■ SHORT TASK 1 ■
Copy every line of the Stored data rows below exactly, but leave the picture lines out of your copy.

■ PAGE TEXT ■
————

Why We Need a New Kind of Education: Imagination Studies ⊕ Source
It’s quite fascinating how ‘we’ seem to always want to split things in two, making everything two sides, ideally two sides fighting or at least opposing each other. This is another example. In this case, Stephen T Asma is trying to bridge the “logic of the chasm,” according to which “facts are the province of experimental science, while values are the domain of religion and art; the body (and brain) is the machinery studied by scientists, while the mind is a quasi-mystical reality to be understood by direct subjective experience; reason is the faculty that produces knowledge, while emotion generates art; STEM is one kind of education, and the liberal arts are wholly other.”
He proposes that imagination is that unifying ‘thing,’ not imagination as fabulation but imagination as the creation of world and meaning. Asma believes that it is “a brain-based (embodied) system of capacities and applications.” Often seen as useless daydreaming, he reminds us that we are constantly using our imagination, projecting ourselves a few minutes in the future, inventing a new solution or pathway, and attaching disparate things into a new one. What is today often lauded as creativity, Asma reassembles here under the broader term of imagination and proposes to enter the chasm to descend in the “submerged mythopoetic cognition, and develop an entirely new way of understanding learning that embraces the true engine of the mind – imagination.”

————

■ SHORT TASK 2 ■
In the excerpt on imagination studies, what does Asma propose as the unifying thing that bridges the chasm?

(Stored data)
————

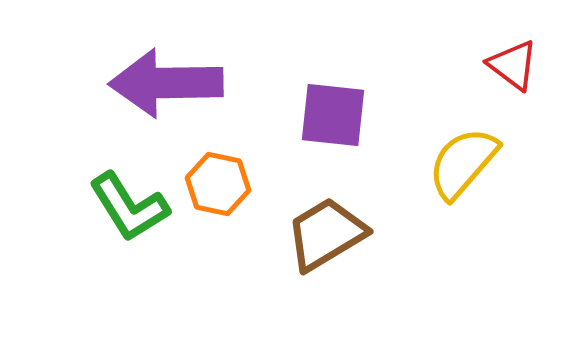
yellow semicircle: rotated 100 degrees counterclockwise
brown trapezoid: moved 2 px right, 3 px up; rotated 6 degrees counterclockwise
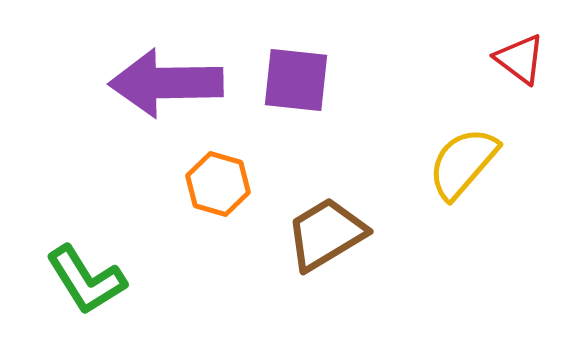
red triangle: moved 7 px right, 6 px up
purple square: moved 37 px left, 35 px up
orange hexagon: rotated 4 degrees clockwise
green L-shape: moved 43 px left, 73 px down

————

■ WRITTEN REPLY 1 ■
yellow semicircle: rotated 100 degrees counterclockwise
brown trapezoid: moved 2 px right, 3 px up; rotated 6 degrees counterclockwise
red triangle: moved 7 px right, 6 px up
purple square: moved 37 px left, 35 px up
orange hexagon: rotated 4 degrees clockwise
green L-shape: moved 43 px left, 73 px down

■ WRITTEN REPLY 2 ■
Imagination, understood not as fabulation but as the creation of world and meaning.